Source extract.
Closures and prototypes are essential to JavaScript’s identity as a language. Closures enable powerful functional programming patterns, while prototypes provide a flexible inheritance mechanism.
Understanding closures and prototypes deeply is crucial for implementing a JavaScript engine and writing efficient JavaScript code.

Closure implementation with environment chains

Closures allow functions to access variables from their lexical scope even after the outer function has returned. This is implemented using environment chains.

What is a closure?

A closure is a function bundled together with references to its surrounding state (lexical environment). 
function makeCounter() {
    let count = 0;  // Captured by closure
    
    return function() {
        count++;
        return count;
    };
}

const counter = makeCounter();
console.log(counter()); // 1
console.log(counter()); // 2
console.log(counter()); // 3
// count is preserved between calls

Environment chains

Environments form a chain from the innermost scope to the global scope:
1

Create environment

When a function is called, create a new environment containing its local variables and parameters.
2

Link to parent

Set the environment’s parent to the lexical parent scope (not the dynamic caller).
3

Variable lookup

Search for variables by traversing the chain from inner to outer environments.
4

Capture references

Functions store a reference to their creation environment, not a copy.

Implementation

class Environment {
public:
    std::shared_ptr<Environment> parent;
    std::unordered_map<std::string, Value> bindings;
    
    Environment(std::shared_ptr<Environment> parent = nullptr)
        : parent(parent) {}
    
    void define(const std::string& name, const Value& value) {
        bindings[name] = value;
    }
    
    Value* lookup(const std::string& name) {
        // Search in current environment
        auto it = bindings.find(name);
        if (it != bindings.end()) {
            return &it->second;
        }
        
        // Search in parent environment
        if (parent) {
            return parent->lookup(name);
        }
        
        return nullptr; // Variable not found
    }
    
    void set(const std::string& name, const Value& value) {
        // Search for existing binding
        auto it = bindings.find(name);
        if (it != bindings.end()) {
            it->second = value;
            return;
        }
        
        // Try parent environment
        if (parent) {
            parent->set(name, value);
            return;
        }
        
        // Variable not found - error or create global
        throw std::runtime_error("Undefined variable: " + name);
    }
};
Environments must use shared pointers or garbage collection to prevent memory leaks. Circular references between closures can cause memory issues.

Brief a.
Count the lines in the entries below that contain the string "fluffy", and reply with the number alone.

Data to process.
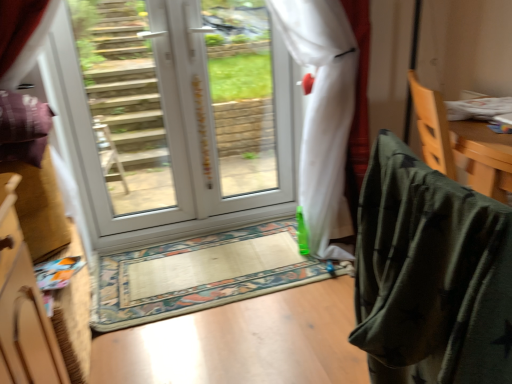
Question: Is beige fabric doormat at center wider or thinner than transparent plastic window screen at center?

Choices:
 (A) wide
 (B) thin

Answer: (A)

Question: Based on their positions, is beige fabric doormat at center located to the left or right of transparent plastic window screen at center?

Choices:
 (A) right
 (B) left

Answer: (B)

Question: Estimate the real-world distances between objects in this image. Which object is closer to the white glossy door at center?

Choices:
 (A) white glossy glass door at upper center
 (B) camouflage fabric bag at right
 (C) wooden cabinet at left
 (D) dark green fabric at right
 (E) beige fabric doormat at center

Answer: (A)

Question: Which is farther from the wooden cabinet at left?

Choices:
 (A) white glossy glass door at upper center
 (B) transparent plastic window screen at center
 (C) white glossy door at center
 (D) camouflage fabric bag at right
 (E) beige fabric doormat at center

Answer: (B)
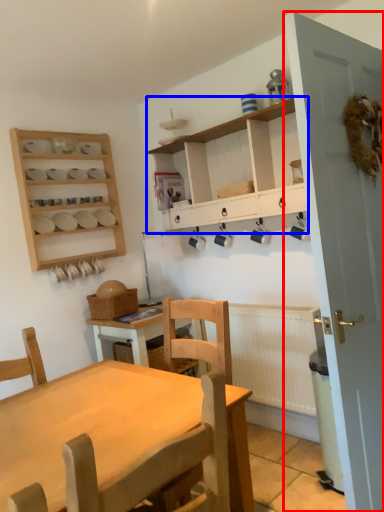
Question: Which of the following is the farthest to the observer, door (highlighted by a red box) or cabinetry (highlighted by a blue box)?

Choices:
 (A) door
 (B) cabinetry

Answer: (B)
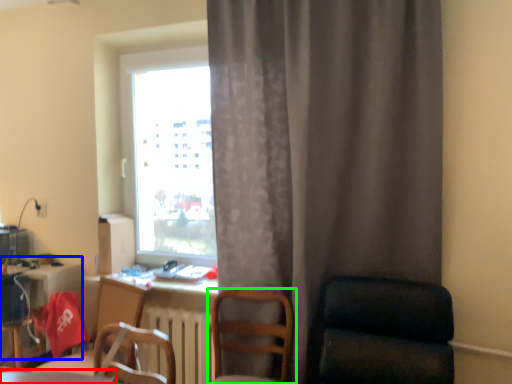
Question: Which object is positioned farthest from table (highlighted by a red box)? Select from computer desk (highlighted by a blue box) and chair (highlighted by a green box).

Choices:
 (A) computer desk
 (B) chair

Answer: (A)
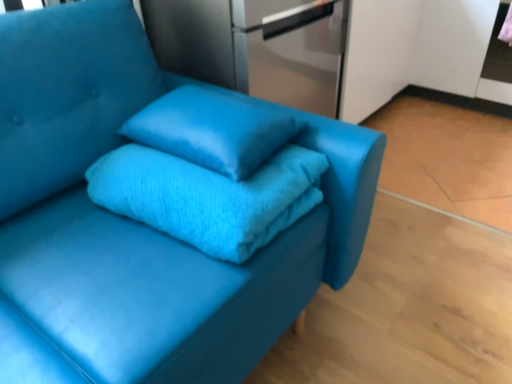
Locate an element on the screen. This screenshot has height=384, width=512. empty space that is ontop of matte blue pillow at center (from a real-world perspective) is located at coordinates 218,124.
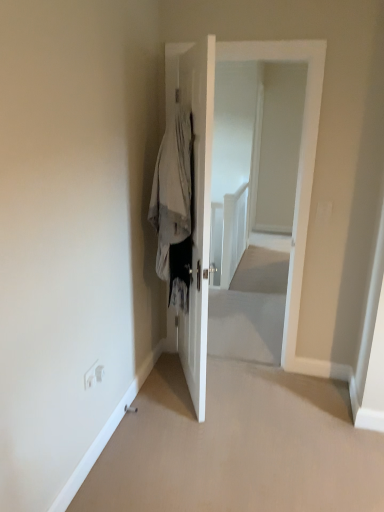
Question: From the image's perspective, is white glossy door at center, placed as the 1th door when sorted from left to right, beneath white glossy door at center, marked as the second door in a left-to-right arrangement?

Choices:
 (A) yes
 (B) no

Answer: (A)

Question: Is the position of white glossy door at center, placed as the 1th door when sorted from left to right, more distant than that of white glossy door at center, which is the first door in right-to-left order?

Choices:
 (A) yes
 (B) no

Answer: (B)

Question: Does white glossy door at center, placed as the 1th door when sorted from left to right, have a lesser height compared to white glossy door at center, marked as the second door in a left-to-right arrangement?

Choices:
 (A) yes
 (B) no

Answer: (A)

Question: Can you confirm if white glossy door at center, placed as the 1th door when sorted from left to right, is positioned to the right of white glossy door at center, which is the first door in right-to-left order?

Choices:
 (A) yes
 (B) no

Answer: (B)

Question: Can you confirm if white glossy door at center, positioned as the 2th door in right-to-left order, is positioned to the left of white glossy door at center, which is the first door in right-to-left order?

Choices:
 (A) no
 (B) yes

Answer: (B)

Question: From the image's perspective, is white glossy door at center, which is the first door in right-to-left order, above or below white glossy door at center, positioned as the 2th door in right-to-left order?

Choices:
 (A) above
 (B) below

Answer: (A)

Question: Relative to white glossy door at center, placed as the 1th door when sorted from left to right, is white glossy door at center, marked as the second door in a left-to-right arrangement, in front or behind?

Choices:
 (A) behind
 (B) front

Answer: (A)

Question: Considering the positions of point (206, 238) and point (203, 56), is point (206, 238) closer or farther from the camera than point (203, 56)?

Choices:
 (A) closer
 (B) farther

Answer: (B)

Question: Based on their sizes in the image, would you say white glossy door at center, marked as the second door in a left-to-right arrangement, is bigger or smaller than white glossy door at center, placed as the 1th door when sorted from left to right?

Choices:
 (A) big
 (B) small

Answer: (A)

Question: Is light gray fabric coat at center taller or shorter than white glossy door at center, positioned as the 2th door in right-to-left order?

Choices:
 (A) short
 (B) tall

Answer: (A)

Question: In the image, is light gray fabric coat at center on the left side or the right side of white glossy door at center, placed as the 1th door when sorted from left to right?

Choices:
 (A) right
 (B) left

Answer: (B)

Question: From the image's perspective, is light gray fabric coat at center located above or below white glossy door at center, positioned as the 2th door in right-to-left order?

Choices:
 (A) below
 (B) above

Answer: (B)

Question: Is light gray fabric coat at center wider or thinner than white glossy door at center, placed as the 1th door when sorted from left to right?

Choices:
 (A) wide
 (B) thin

Answer: (A)

Question: Considering the positions of white glossy door at center, placed as the 1th door when sorted from left to right, and white glossy door at center, marked as the second door in a left-to-right arrangement, in the image, is white glossy door at center, placed as the 1th door when sorted from left to right, wider or thinner than white glossy door at center, marked as the second door in a left-to-right arrangement,?

Choices:
 (A) wide
 (B) thin

Answer: (B)

Question: Based on their sizes in the image, would you say white glossy door at center, positioned as the 2th door in right-to-left order, is bigger or smaller than white glossy door at center, marked as the second door in a left-to-right arrangement?

Choices:
 (A) small
 (B) big

Answer: (A)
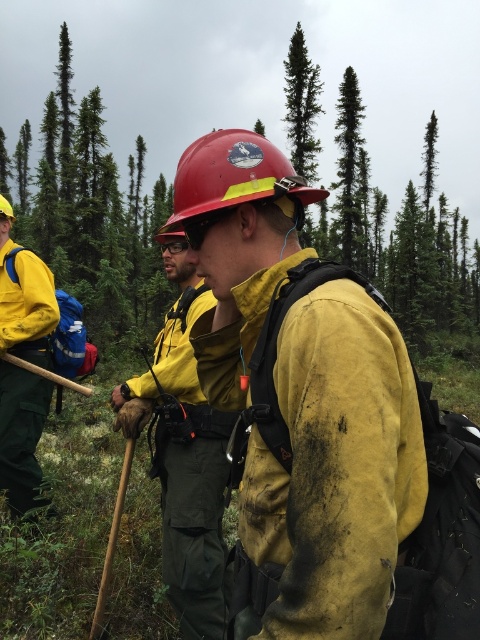
You are a safety inspector in the forest. You need to ensure that all safety equipment is within a 5 feet safety zone for quick access. You see the matte red hard hat at center and the matte yellow helmet at center. Are they within the required safety zone?

The matte red hard hat at center and the matte yellow helmet at center are 6.77 feet apart, which exceeds the 5 feet safety zone requirement. Therefore, they are not within the required safety zone.

You are a hiker who wants to take a photo of the matte yellow helmet at center and the green rough bark tree at upper center. Which object should you focus on first if you want both to be in sharp focus?

You should focus on the green rough bark tree at upper center first because it is larger and will require more precise focusing to ensure sharpness compared to the smaller matte yellow helmet at center.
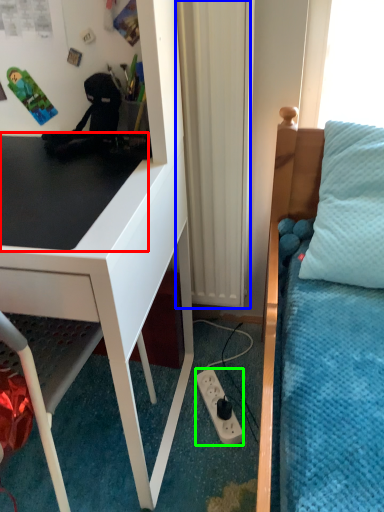
Question: Estimate the real-world distances between objects in this image. Which object is closer to table top (highlighted by a red box), curtain (highlighted by a blue box) or power outlet (highlighted by a green box)?

Choices:
 (A) curtain
 (B) power outlet

Answer: (A)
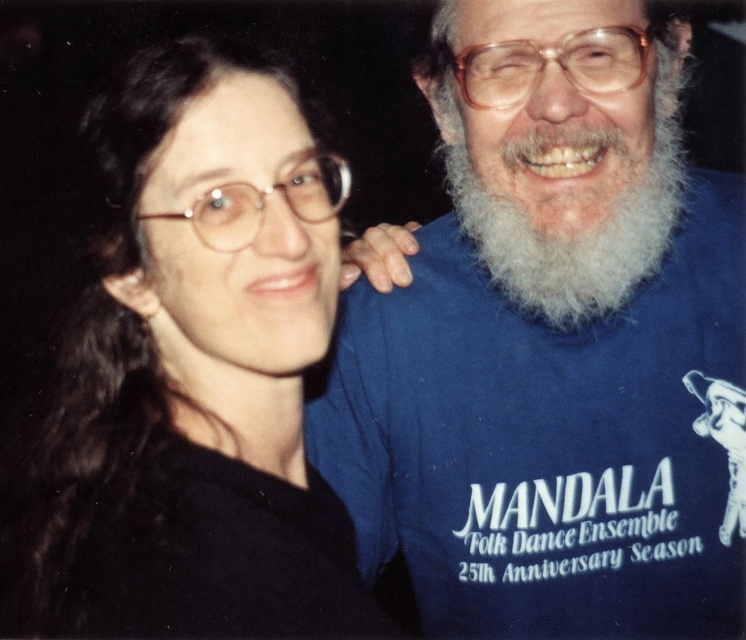
Question: Based on their relative distances, which object is farther from the blue cotton t-shirt at right?

Choices:
 (A) black matte shirt at left
 (B) white fluffy beard at upper right

Answer: (A)

Question: Is blue cotton t-shirt at right to the left of black matte shirt at left from the viewer's perspective?

Choices:
 (A) yes
 (B) no

Answer: (B)

Question: Can you confirm if blue cotton t-shirt at right is smaller than white fluffy beard at upper right?

Choices:
 (A) yes
 (B) no

Answer: (B)

Question: Does black matte shirt at left come in front of white fluffy beard at upper right?

Choices:
 (A) yes
 (B) no

Answer: (A)

Question: Based on their relative distances, which object is nearer to the white fluffy beard at upper right?

Choices:
 (A) black matte shirt at left
 (B) blue cotton t-shirt at right

Answer: (B)

Question: Among these objects, which one is farthest from the camera?

Choices:
 (A) blue cotton t-shirt at right
 (B) black matte shirt at left

Answer: (A)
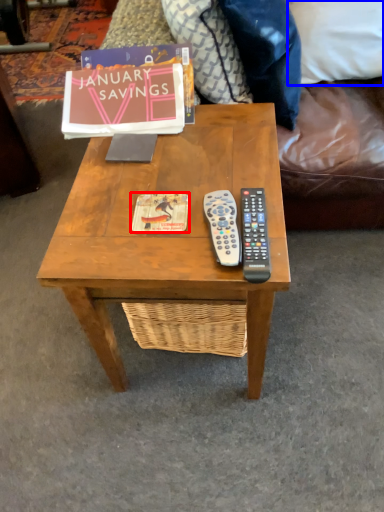
Question: Which object appears farthest to the camera in this image, book cover (highlighted by a red box) or pillow (highlighted by a blue box)?

Choices:
 (A) book cover
 (B) pillow

Answer: (B)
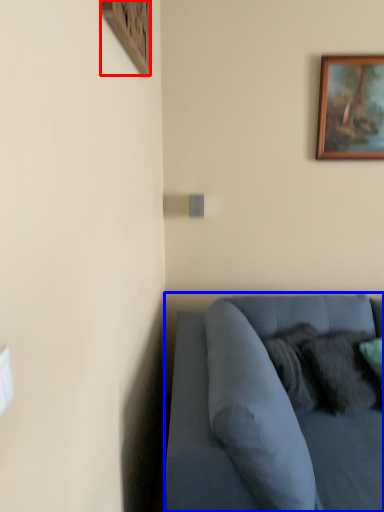
Question: Which of the following is the farthest to the observer, picture frame (highlighted by a red box) or studio couch (highlighted by a blue box)?

Choices:
 (A) picture frame
 (B) studio couch

Answer: (A)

Brief b.
In the passage on closures and prototypes above, rewrite the paragraph beginning "Closures allow functions to access" in a shorter form that keeps its main facts.

Exercise solution a.
4

Exercise solution b.
Through environment chains, closures let functions reach variables in their lexical scope even once the outer function has returned.